"""

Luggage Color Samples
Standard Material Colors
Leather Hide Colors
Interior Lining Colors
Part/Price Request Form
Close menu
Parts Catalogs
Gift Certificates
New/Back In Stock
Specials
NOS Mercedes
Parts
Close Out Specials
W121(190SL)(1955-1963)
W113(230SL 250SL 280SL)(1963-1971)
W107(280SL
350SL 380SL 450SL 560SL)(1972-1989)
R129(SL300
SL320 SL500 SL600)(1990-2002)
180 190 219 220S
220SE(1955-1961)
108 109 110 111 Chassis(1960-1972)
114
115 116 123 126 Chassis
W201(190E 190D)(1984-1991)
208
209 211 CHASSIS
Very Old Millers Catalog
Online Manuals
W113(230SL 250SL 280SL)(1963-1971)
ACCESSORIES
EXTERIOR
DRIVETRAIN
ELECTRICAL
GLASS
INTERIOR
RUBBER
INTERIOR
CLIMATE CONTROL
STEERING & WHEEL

"""

*To do*: Produce an exact copy of each line from the one holding "108 109 110 111 Chassis(1960-1972)" through the last line of the records, both included, and nothing more.

*Exercise output*:
108 109 110 111 Chassis(1960-1972)
114
115 116 123 126 Chassis
W201(190E 190D)(1984-1991)
208
209 211 CHASSIS
Very Old Millers Catalog
Online Manuals
W113(230SL 250SL 280SL)(1963-1971)
ACCESSORIES
EXTERIOR
DRIVETRAIN
ELECTRICAL
GLASS
INTERIOR
RUBBER
INTERIOR
CLIMATE CONTROL
STEERING & WHEEL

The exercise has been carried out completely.